▸ Goal
Copy out every line of the entries below verbatim, omitting the pictures.

Data items
• • • • •

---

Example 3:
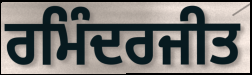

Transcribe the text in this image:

ਰਮਿੰਦਰਜੀਤ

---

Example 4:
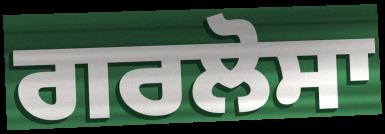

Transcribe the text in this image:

ਗਰਲੋਸਾ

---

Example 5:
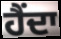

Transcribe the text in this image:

ਹੈਂਦਾ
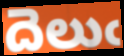
దెలుఁ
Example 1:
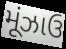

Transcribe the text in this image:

મૂંઝાઉ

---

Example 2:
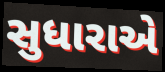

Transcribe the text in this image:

સુધારાએ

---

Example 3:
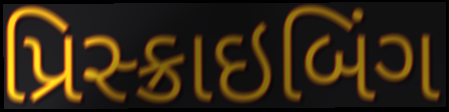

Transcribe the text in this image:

પ્રિસ્ક્રાઇબિંગ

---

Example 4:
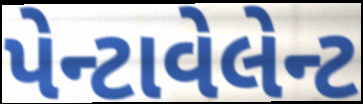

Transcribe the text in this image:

પેન્ટાવેલેન્ટ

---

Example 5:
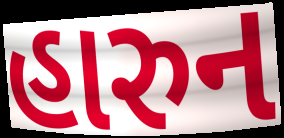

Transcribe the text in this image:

હારુન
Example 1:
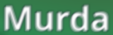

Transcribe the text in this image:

Murda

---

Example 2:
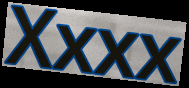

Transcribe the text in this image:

Xxxx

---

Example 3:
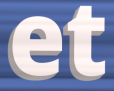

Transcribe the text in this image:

et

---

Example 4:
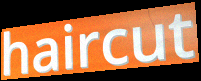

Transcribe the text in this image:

haircut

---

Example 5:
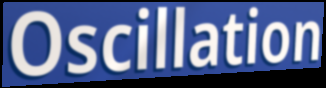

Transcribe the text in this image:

Oscillation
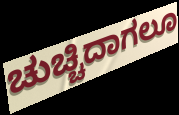
ಚುಚ್ಚಿದಾಗಲೂ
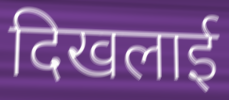
दिखलाई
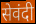
सेवंदी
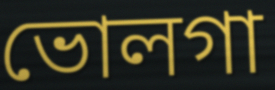
ভোলগা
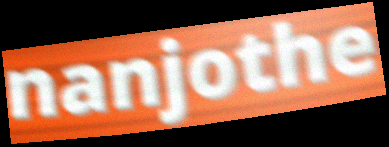
nanjothe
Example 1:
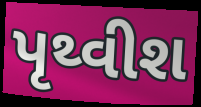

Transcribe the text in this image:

પૃથ્વીશ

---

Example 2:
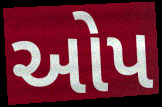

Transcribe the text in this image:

ઓપ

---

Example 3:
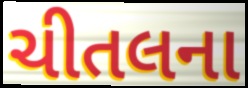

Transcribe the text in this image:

ચીતલના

• • • • •

▸ Result
---

Example 3:

Transcribe the text in this image:

ਰਮਿੰਦਰਜੀਤ

---

Example 4:

Transcribe the text in this image:

ਗਰਲੋਸਾ

---

Example 5:

Transcribe the text in this image:

ਹੈਂਦਾ
దెలుఁ
Example 1:

Transcribe the text in this image:

મૂંઝાઉ

---

Example 2:

Transcribe the text in this image:

સુધારાએ

---

Example 3:

Transcribe the text in this image:

પ્રિસ્ક્રાઇબિંગ

---

Example 4:

Transcribe the text in this image:

પેન્ટાવેલેન્ટ

---

Example 5:

Transcribe the text in this image:

હારુન
Example 1:

Transcribe the text in this image:

Murda

---

Example 2:

Transcribe the text in this image:

Xxxx

---

Example 3:

Transcribe the text in this image:

et

---

Example 4:

Transcribe the text in this image:

haircut

---

Example 5:

Transcribe the text in this image:

Oscillation
ಚುಚ್ಚಿದಾಗಲೂ
दिखलाई
सेवंदी
ভোলগা
nanjothe
Example 1:

Transcribe the text in this image:

પૃથ્વીશ

---

Example 2:

Transcribe the text in this image:

ઓપ

---

Example 3:

Transcribe the text in this image:

ચીતલના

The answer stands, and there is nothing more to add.